== GIVEN DATA ==
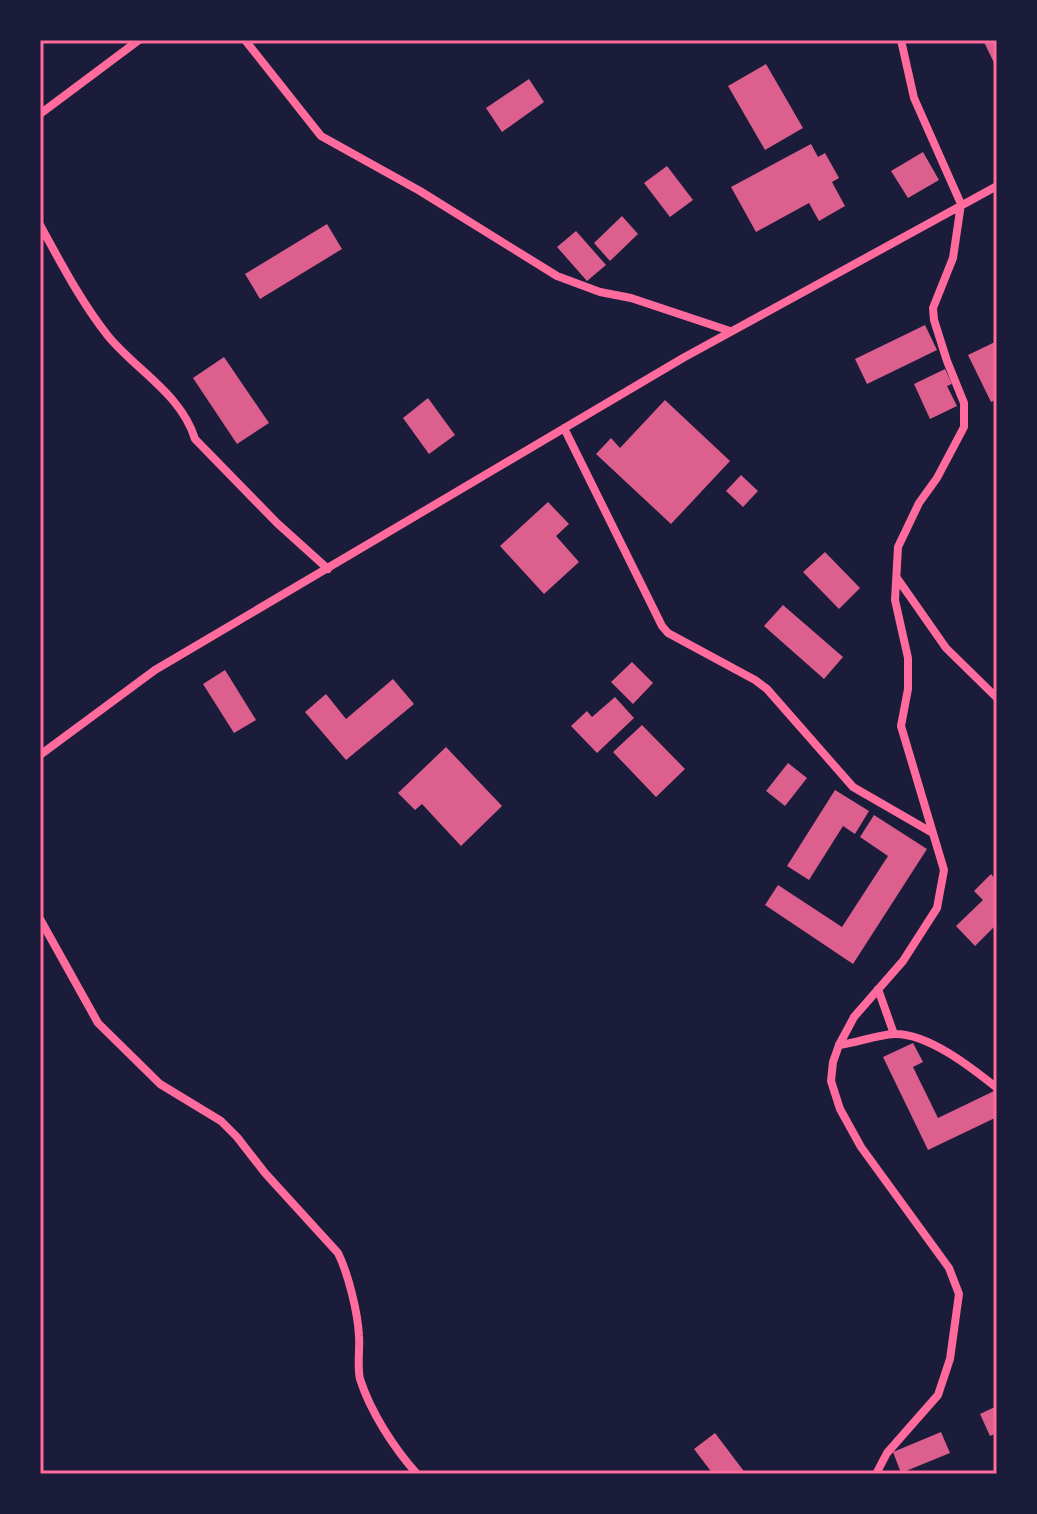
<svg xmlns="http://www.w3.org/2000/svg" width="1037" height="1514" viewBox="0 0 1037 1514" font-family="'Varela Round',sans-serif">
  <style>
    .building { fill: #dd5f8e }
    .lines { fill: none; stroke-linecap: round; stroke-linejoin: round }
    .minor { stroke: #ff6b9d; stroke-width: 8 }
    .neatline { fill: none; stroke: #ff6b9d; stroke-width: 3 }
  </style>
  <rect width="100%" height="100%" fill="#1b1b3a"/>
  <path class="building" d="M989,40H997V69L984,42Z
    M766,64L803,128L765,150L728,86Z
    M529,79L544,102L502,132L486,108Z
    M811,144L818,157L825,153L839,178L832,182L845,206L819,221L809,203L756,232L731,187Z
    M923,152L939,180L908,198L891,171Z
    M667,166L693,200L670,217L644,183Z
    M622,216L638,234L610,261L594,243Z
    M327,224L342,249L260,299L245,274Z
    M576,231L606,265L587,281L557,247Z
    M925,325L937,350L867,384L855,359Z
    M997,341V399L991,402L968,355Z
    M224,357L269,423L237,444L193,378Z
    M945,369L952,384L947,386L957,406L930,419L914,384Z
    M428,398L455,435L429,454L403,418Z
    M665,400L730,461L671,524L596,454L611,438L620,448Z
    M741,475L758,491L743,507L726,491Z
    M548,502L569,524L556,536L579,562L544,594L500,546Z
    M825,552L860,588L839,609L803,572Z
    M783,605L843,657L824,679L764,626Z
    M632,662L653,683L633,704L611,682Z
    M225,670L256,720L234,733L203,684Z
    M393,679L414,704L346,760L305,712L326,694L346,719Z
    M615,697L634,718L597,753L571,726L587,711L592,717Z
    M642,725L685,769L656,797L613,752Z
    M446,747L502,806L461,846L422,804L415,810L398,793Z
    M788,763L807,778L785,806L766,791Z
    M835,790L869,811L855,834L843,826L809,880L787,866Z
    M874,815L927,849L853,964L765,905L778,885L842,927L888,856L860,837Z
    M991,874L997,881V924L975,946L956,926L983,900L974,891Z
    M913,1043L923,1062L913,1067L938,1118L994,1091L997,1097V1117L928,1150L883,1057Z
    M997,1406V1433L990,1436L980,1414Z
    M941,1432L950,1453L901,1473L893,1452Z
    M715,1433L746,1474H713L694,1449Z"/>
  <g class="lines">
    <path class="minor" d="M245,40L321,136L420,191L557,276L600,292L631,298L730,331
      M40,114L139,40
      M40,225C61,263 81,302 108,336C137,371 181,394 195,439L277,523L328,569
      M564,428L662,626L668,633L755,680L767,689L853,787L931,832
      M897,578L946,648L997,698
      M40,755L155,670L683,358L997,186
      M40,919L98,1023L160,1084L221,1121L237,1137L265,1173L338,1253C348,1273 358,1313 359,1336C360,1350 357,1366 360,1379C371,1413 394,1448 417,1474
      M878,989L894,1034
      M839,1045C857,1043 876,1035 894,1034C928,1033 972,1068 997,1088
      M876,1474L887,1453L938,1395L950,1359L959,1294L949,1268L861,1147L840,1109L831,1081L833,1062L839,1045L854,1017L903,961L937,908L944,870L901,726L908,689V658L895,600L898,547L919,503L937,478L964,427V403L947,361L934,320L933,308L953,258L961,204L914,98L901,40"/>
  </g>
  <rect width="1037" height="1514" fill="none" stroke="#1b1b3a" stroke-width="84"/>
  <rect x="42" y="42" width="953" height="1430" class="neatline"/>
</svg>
===
== GIVEN DATA ==
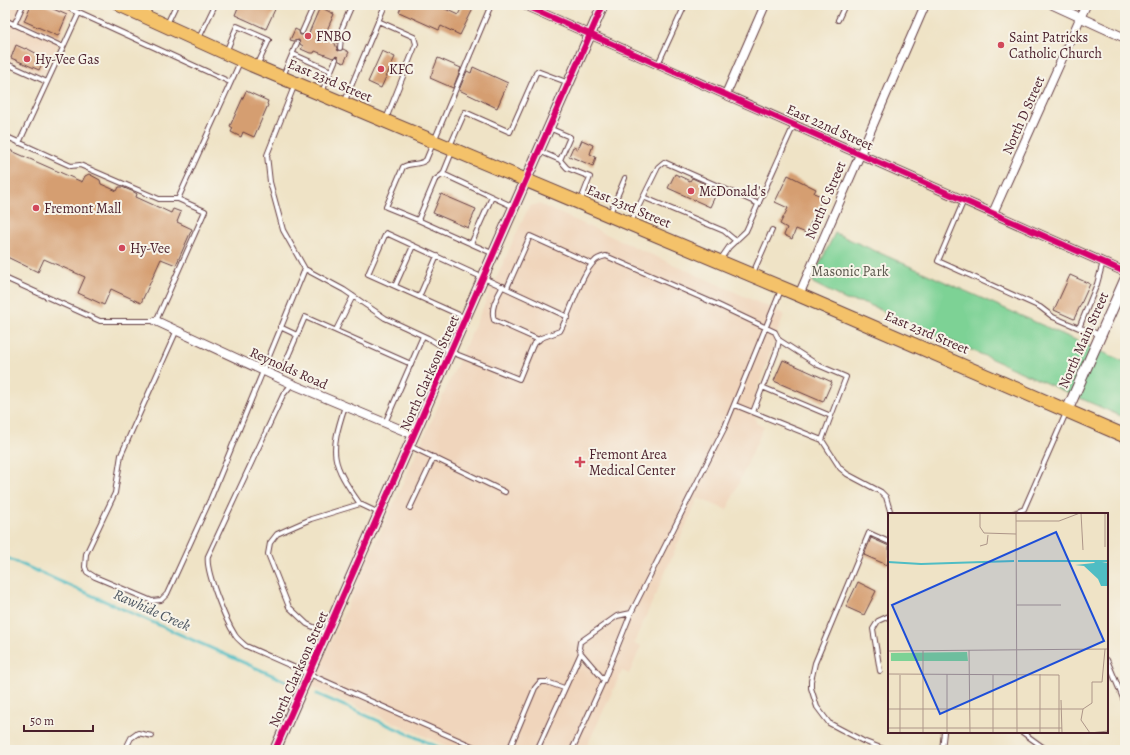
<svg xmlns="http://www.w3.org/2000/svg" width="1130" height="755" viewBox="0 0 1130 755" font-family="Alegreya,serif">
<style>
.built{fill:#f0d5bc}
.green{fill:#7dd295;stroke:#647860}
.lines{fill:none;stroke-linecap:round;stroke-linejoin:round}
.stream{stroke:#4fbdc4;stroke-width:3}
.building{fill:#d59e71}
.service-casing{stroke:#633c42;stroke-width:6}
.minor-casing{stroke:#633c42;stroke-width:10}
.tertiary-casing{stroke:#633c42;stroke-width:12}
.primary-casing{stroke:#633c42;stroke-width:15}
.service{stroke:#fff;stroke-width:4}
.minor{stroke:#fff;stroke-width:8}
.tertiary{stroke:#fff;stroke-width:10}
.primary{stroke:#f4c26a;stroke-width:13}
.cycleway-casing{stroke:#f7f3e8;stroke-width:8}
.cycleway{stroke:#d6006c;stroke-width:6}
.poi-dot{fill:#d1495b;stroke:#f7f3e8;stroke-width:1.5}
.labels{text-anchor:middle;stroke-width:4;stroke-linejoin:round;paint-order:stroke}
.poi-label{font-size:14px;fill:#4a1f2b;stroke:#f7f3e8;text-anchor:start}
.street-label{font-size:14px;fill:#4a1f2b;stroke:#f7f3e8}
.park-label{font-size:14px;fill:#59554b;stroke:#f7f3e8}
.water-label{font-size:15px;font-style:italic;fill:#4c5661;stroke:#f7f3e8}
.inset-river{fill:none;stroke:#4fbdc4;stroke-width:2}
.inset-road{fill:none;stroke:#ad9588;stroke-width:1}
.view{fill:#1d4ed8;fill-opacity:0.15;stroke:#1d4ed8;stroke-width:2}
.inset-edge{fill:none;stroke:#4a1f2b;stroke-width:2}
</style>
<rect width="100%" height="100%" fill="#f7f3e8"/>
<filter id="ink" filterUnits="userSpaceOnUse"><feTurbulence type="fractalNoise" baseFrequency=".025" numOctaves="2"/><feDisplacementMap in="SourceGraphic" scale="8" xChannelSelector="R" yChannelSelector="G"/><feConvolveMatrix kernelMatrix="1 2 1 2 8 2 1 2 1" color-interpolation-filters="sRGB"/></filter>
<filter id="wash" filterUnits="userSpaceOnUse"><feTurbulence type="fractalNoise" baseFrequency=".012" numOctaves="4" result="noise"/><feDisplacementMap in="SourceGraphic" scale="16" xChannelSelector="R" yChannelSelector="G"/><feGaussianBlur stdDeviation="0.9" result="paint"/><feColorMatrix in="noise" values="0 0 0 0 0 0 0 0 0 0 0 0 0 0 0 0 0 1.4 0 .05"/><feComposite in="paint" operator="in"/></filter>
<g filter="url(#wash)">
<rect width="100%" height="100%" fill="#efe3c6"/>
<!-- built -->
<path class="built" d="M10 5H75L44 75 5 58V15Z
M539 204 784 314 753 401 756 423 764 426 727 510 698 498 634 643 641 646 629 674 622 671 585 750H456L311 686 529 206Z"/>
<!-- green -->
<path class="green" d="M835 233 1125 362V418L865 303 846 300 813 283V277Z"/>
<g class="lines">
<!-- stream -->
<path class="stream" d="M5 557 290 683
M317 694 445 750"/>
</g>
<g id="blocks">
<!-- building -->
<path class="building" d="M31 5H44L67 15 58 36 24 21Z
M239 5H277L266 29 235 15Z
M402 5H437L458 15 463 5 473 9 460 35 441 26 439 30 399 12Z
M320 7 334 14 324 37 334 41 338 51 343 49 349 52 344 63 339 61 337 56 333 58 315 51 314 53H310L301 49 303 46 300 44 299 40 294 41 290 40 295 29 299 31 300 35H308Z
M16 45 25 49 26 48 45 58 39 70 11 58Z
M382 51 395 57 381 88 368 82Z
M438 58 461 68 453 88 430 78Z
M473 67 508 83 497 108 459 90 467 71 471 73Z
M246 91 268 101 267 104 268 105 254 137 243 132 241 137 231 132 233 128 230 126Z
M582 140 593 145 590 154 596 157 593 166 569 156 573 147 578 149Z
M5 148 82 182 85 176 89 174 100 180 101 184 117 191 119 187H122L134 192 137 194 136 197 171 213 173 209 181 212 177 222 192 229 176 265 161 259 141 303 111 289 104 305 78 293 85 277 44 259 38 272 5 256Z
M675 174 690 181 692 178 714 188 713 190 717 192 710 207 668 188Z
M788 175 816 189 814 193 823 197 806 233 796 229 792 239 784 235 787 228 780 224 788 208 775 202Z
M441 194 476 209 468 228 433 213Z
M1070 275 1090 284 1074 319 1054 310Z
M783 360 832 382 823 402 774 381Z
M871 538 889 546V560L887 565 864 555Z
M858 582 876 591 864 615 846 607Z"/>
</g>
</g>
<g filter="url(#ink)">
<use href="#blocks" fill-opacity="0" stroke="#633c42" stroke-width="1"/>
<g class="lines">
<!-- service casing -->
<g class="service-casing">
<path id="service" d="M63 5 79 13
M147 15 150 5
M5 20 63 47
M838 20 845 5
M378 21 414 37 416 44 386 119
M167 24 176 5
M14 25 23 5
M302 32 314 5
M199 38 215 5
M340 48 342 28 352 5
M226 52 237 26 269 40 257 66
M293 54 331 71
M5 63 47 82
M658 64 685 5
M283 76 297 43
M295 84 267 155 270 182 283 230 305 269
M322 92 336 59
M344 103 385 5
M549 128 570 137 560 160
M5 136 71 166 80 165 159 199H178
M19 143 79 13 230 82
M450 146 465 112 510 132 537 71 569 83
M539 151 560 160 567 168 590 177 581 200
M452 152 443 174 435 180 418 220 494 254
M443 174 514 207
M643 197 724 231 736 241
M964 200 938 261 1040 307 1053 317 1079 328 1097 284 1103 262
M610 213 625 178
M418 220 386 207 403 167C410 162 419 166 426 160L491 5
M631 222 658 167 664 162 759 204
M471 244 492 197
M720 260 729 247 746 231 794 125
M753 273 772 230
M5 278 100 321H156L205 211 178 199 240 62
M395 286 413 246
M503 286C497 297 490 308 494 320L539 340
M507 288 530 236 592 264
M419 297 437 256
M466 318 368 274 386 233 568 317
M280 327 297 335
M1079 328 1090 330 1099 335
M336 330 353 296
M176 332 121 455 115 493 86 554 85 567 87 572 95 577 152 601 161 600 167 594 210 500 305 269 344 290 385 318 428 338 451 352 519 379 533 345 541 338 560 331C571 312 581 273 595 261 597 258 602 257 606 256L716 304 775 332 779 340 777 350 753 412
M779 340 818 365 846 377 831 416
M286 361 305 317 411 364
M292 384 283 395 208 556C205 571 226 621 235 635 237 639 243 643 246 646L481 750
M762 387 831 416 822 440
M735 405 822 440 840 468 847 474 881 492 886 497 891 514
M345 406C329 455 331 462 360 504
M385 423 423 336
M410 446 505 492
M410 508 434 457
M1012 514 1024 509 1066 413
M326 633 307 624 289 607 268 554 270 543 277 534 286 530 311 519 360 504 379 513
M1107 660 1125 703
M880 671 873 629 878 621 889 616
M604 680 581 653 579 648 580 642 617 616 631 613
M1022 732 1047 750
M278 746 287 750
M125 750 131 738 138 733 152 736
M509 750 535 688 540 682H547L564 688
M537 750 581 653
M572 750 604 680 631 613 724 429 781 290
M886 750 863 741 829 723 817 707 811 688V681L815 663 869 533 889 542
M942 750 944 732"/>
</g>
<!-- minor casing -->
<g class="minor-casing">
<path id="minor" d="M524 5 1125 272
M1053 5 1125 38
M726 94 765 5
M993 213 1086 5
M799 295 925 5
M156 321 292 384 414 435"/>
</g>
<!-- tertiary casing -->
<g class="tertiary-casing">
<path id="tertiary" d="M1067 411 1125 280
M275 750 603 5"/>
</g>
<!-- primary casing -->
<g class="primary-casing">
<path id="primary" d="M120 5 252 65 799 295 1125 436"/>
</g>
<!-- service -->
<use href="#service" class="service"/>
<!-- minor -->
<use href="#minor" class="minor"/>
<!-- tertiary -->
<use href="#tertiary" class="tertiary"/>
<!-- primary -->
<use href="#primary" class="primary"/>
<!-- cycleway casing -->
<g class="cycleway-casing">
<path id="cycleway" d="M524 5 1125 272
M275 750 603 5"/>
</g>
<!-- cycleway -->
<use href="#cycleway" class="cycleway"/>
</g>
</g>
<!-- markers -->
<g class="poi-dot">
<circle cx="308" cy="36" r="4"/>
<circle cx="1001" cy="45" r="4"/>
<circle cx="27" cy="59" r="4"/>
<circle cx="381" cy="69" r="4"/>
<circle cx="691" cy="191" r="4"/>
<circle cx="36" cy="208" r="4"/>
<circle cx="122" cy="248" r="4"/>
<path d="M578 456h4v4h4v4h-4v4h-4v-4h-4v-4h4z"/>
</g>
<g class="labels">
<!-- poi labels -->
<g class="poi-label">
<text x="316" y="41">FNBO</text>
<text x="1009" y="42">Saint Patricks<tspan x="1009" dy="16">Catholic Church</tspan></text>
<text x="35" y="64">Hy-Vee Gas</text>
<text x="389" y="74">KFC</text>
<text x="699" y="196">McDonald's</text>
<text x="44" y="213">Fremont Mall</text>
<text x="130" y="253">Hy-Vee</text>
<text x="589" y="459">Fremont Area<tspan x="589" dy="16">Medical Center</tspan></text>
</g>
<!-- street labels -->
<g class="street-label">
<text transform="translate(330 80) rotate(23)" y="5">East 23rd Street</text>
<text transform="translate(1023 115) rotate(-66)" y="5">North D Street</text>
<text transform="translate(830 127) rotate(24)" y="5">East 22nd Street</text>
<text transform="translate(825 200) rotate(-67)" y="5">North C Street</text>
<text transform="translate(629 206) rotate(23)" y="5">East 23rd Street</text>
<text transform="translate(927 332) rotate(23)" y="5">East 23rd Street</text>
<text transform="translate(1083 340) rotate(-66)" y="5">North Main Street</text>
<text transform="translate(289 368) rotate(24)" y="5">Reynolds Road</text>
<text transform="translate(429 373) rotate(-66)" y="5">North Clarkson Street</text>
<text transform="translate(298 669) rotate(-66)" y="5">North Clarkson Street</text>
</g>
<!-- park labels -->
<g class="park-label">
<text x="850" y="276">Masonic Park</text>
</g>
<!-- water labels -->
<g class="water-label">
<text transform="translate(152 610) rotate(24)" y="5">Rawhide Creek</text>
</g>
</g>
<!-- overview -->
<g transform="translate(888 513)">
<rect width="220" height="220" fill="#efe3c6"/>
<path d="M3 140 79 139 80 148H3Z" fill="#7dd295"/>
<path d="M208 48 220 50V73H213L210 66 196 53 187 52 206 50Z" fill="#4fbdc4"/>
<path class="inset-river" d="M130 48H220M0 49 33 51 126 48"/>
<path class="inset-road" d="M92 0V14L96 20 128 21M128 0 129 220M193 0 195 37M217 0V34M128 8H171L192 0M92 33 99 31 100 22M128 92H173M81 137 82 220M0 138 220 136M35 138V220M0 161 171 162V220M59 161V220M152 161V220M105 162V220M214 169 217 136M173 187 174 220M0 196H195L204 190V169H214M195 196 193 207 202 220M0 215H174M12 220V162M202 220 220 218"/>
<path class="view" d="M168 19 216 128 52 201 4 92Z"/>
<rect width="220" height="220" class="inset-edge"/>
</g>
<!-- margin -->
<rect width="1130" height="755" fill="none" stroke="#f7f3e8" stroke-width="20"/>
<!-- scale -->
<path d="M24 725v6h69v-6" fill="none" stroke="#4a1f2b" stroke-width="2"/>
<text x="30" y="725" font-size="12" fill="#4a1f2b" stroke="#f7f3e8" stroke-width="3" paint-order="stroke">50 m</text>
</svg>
===
TASK PROMPT » Send back an exact copy of only the lines from the line with "none; stroke-linecap: round;" up to and including the line with "M529,79L544,102L502,132L486,108Z" in the data above.

TASK OUTPUT »
    .lines { fill: none; stroke-linecap: round; stroke-linejoin: round }
    .minor { stroke: #ff6b9d; stroke-width: 8 }
    .neatline { fill: none; stroke: #ff6b9d; stroke-width: 3 }
  </style>
  <rect width="100%" height="100%" fill="#1b1b3a"/>
  <path class="building" d="M989,40H997V69L984,42Z
    M766,64L803,128L765,150L728,86Z
    M529,79L544,102L502,132L486,108Z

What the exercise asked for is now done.